## Task requirements:
Give as a JSON list of strings, one per line, the part of the records that opens with the line containing "right shoulder: (160, 242, 0)" and closes with the line containing "right ankle: (194, 464, 34)", leaving out blank lines.
+ + +
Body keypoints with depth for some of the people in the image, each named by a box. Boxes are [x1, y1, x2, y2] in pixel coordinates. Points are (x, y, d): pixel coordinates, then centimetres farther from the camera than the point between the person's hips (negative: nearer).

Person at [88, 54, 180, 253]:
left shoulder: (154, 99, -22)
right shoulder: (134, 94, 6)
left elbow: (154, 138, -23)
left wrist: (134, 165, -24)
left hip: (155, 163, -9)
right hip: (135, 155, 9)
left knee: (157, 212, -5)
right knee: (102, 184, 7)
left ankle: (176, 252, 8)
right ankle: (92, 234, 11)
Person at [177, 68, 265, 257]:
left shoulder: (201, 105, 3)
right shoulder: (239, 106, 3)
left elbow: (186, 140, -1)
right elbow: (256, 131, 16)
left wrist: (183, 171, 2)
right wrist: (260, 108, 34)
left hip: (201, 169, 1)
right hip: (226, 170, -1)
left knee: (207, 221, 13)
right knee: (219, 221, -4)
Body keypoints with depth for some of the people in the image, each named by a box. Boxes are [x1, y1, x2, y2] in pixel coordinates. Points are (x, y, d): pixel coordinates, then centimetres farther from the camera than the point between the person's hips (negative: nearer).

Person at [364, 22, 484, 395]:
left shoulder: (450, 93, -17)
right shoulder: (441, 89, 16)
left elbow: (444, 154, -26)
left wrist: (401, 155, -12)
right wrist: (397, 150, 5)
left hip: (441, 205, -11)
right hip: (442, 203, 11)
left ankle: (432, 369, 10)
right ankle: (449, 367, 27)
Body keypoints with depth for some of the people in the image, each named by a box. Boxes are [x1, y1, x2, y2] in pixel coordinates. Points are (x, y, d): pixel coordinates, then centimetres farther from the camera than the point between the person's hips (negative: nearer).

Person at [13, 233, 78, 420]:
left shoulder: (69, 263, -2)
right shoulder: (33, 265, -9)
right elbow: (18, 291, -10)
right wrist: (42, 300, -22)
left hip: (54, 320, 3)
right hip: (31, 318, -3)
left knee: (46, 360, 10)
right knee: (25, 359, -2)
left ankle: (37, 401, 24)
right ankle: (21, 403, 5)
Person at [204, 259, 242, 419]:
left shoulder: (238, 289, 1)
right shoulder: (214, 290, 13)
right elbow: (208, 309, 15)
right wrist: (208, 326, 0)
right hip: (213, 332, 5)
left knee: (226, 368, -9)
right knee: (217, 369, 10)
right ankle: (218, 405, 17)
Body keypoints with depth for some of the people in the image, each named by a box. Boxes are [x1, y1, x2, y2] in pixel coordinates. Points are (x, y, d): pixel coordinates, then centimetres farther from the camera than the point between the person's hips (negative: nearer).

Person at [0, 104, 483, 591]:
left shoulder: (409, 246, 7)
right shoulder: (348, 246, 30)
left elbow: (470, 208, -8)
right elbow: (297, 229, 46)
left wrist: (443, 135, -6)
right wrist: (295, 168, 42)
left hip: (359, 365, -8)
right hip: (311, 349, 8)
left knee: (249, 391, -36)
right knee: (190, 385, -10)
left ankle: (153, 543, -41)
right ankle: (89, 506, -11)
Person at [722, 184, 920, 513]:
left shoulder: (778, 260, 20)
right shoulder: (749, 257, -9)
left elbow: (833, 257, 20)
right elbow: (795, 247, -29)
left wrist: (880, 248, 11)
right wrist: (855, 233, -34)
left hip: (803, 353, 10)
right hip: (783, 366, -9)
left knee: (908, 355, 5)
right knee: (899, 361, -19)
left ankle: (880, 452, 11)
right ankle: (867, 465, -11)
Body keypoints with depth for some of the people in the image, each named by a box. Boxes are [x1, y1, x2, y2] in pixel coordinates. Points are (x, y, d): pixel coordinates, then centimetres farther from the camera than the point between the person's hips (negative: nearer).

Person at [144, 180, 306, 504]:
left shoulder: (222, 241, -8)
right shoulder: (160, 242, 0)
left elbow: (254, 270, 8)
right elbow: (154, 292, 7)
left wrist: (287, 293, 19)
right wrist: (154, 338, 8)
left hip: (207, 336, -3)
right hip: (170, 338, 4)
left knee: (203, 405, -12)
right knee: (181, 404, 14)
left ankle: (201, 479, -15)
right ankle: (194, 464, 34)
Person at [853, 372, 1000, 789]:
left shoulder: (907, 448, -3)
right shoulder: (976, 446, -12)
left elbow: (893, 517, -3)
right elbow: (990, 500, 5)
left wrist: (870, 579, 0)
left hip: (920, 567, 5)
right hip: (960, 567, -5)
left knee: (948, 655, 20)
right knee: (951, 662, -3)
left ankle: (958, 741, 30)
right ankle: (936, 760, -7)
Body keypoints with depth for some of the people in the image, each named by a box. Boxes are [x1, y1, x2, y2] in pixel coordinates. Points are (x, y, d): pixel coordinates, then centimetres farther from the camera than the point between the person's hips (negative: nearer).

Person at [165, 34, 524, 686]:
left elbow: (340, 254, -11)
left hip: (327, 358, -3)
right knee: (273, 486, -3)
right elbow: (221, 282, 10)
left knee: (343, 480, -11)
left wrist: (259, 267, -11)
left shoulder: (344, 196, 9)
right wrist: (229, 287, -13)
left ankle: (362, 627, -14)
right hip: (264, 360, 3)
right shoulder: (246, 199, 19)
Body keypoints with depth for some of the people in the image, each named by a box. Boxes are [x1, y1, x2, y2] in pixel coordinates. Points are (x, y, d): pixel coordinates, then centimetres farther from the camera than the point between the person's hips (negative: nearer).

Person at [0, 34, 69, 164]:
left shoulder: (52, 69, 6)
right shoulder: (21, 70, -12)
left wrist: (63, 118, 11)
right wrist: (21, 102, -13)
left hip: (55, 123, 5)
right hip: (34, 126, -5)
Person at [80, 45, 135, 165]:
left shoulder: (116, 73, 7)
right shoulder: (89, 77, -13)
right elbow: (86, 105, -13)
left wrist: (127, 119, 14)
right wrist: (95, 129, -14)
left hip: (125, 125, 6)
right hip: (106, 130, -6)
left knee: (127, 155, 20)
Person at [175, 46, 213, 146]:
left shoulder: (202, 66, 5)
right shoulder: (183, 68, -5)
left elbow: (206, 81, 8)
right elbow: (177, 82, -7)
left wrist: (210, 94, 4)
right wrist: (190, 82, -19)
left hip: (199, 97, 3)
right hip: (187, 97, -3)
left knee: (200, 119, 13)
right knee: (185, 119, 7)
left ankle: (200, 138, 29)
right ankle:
+ + +
## Output of the task:
[
  "right shoulder: (160, 242, 0)",
  "left elbow: (254, 270, 8)",
  "right elbow: (154, 292, 7)",
  "left wrist: (287, 293, 19)",
  "right wrist: (154, 338, 8)",
  "left hip: (207, 336, -3)",
  "right hip: (170, 338, 4)",
  "left knee: (203, 405, -12)",
  "right knee: (181, 404, 14)",
  "left ankle: (201, 479, -15)",
  "right ankle: (194, 464, 34)"
]